AIM OF THE EXERCISE:
Pictures appear in the records below; write out everything else exactly.

* * * * * * *

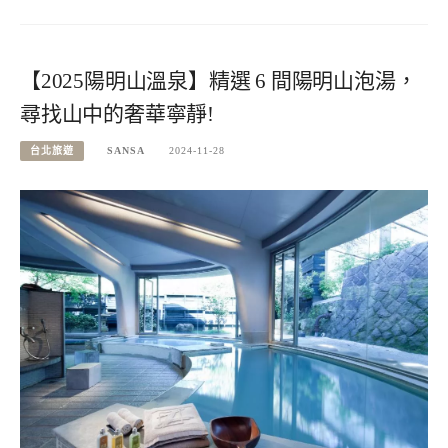
【2025陽明山溫泉】精選 6 間陽明山泡湯，
尋找山中的奢華寧靜!
台北旅遊
SANSA
2024-11-28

* * * * * * *

ANSWER FOR THIS EXERCISE:
【2025陽明山溫泉】精選 6 間陽明山泡湯，
尋找山中的奢華寧靜!
台北旅遊
SANSA
2024-11-28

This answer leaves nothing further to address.